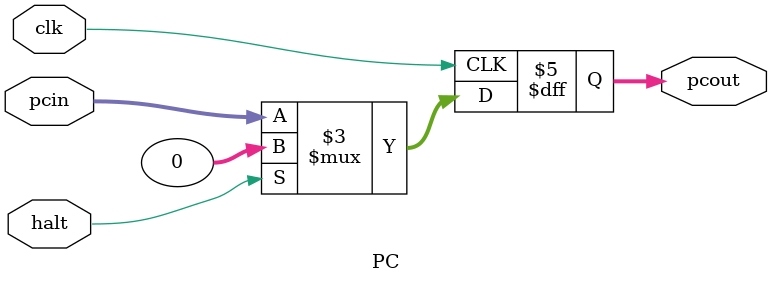
<source format=v>
module PC(clk, halt, pcin, pcout);

input clk;
input halt;
input [31:0]pcin;
output reg [31:0]pcout;

always @(posedge clk)
begin
if(halt)
pcout<=32'h00000000;
else
pcout<=pcin;
end
endmodule
</source>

Directions: Copy out, from the data above, each line where the string "pcin" is present.

Solution to this task:
module PC(clk, halt, pcin, pcout);
input [31:0]pcin;
pcout<=pcin;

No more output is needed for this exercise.